**What the exercise asks**. Count the lines below that contain the string "many", treating uppercase and lowercase as different. Reply with only the number.
Given records Start Marker
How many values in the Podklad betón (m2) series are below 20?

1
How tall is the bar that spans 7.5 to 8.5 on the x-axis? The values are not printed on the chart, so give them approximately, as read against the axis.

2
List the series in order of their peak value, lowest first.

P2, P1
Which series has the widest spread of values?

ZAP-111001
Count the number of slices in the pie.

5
Given records End Marker
Given records Start Marker
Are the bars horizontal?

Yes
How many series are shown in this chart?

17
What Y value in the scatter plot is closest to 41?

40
Given records End Marker
Given records Start Marker
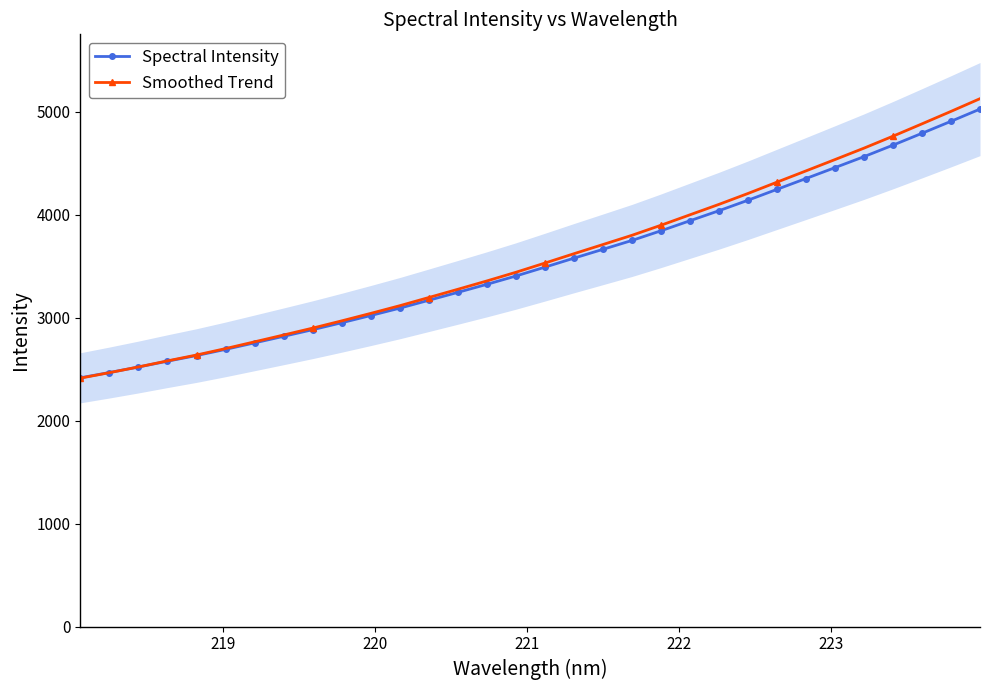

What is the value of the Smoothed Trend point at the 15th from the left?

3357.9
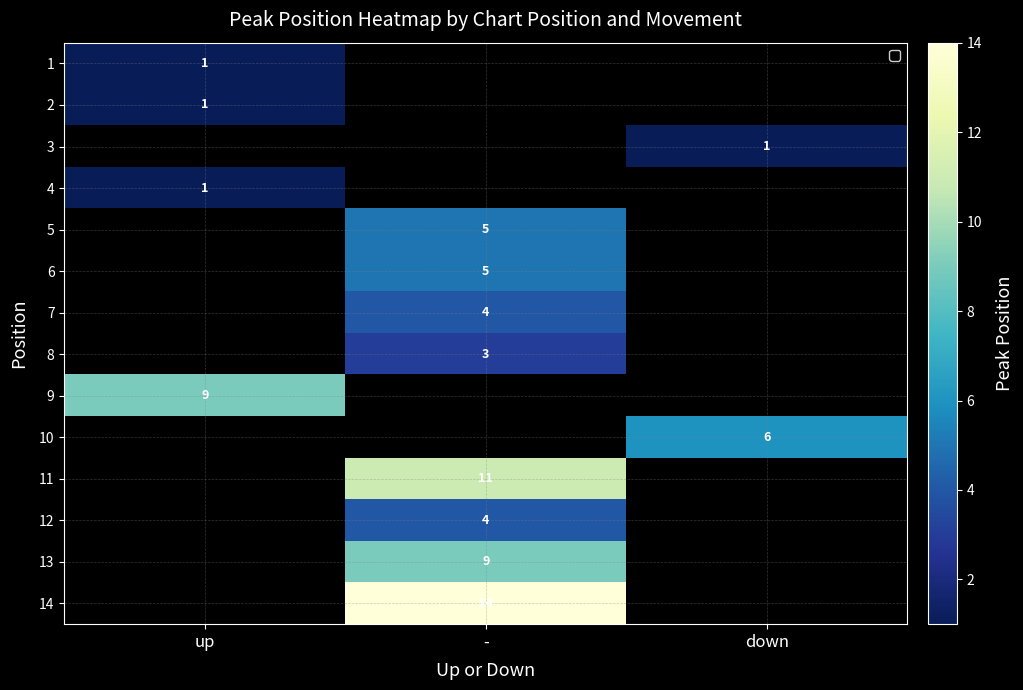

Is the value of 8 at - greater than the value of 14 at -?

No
Given records End Marker
**The answer**. 2